Given the abundance of ego and the shortage of cash among so many "real" writers, the astonishing thing is how many around Oxford, where literary matters count, are willing to speak up in Grisham's defense. "I suppose I would have been more sullen if a bad book were taken as serious literary work," says Barry Hannah, whose own Bats Out of Hell, just out from Houghton Mifflin, is superb. "I liked the way John cleared the air." Donna Tartt, the author of The Secret History, who comes from nearby Grenada, observes that Dr. Johnson believed anyone who wrote for any reason but to make money was mad.

Let's not duck the literary issue: artists do something Grisham doesn't. The artist clearly enlightens where the commercial writer entertains. Consider the case of Larry Brown, another Oxford novelist, who tried to go commercial only to wind up an artist in spite of himself. Brown was a captain in the fire department. He once hoped to make a little money moonlighting in literature. Over eight years, he wrote five novels—the first, he says, was about "sex-starved women and man-eating bears in Yellow-stone," an idea that should have turned the trick, but didn't.
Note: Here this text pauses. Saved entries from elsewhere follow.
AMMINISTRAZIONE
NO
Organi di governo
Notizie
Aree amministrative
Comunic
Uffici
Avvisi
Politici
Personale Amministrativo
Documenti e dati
He also wrote 100 short stories, only to throw them all out before publishing Facing the Music, the collection that established him as one of the South's authentic new voices. In the best writing, Brown discovered, character counts more than plot. That may not have helped his bank account much; but he doesn't hold it against Grisham. "Everybody's glad for what happened to John," he says. "He paid his dues. He works harder than I do."

An astute justification of Grisham comes from Sydney Pollack, who directed the movie of The Firm. "This is a very suspicious, cynical decade," says Pollack. "All bureaucratic authorities are suspect. Part of the reason the book is so successful is you have an Everyman taken advantage of by the authorities and by the experts who are supposed to defend you against the authorities. And he beats them both." [In February 1993] Grisham told a chamber of commerce group that A Time to Kill was his best novel and that he had been going downhill ever since. "Was this wise?" wondered Hannah, for whom Grisham had inscribed a book: "To one of my heroes." The truth is that in the cluttered office Grisham calls "mission control," the only room on his spread that he won't let Renée redecorate, the place where he pins the deadline on the wall once a year, shooing out his son, Ty, 9, and his daughter, Shea, 7, for the duration, Grisham is restless.

Someone once asked him to explain the significance of the fact that where Faulkner, a complicater, invented Yoknapatawpha, Grisham, a simplifier, dreamed up Ford County in A Time to Kill. ("Give me a break," he replied.) Once upon a time, his plan was to alternate one Ford County novel with every thriller. His Ford County ideas brought hems and haws from his agent and editor. The result was a three-book contract with Doubleday that holds him to legal thrillers. Now, he says, "what I'd really like to do is just go back to Ford County and never leave."

Of course, you can't go home again and bat out a Ford County novel in six months (The Pelican Brief took 100 days, The Client six months, and both show some damage). But Grisham says he's now so rich he could write a book every five years or maybe every 10 years. He doesn't intend to get into the ring with Count Tolstoy, as Hemingway would put it, or Faulkner. His idea is just to take more time, and in the tradition of Larry Brown, pay more attention to character. Whatever the case, he has what it takes to make the change. A while ago Bill Ballard sat in his law office near The Bookworm in Hernando, writing a review of The Client for the local library. Grisham, he wrote, now enjoys what Mark Twain called "the calm confidence of a Christian holding four aces." And it's never been a good idea to bet against him.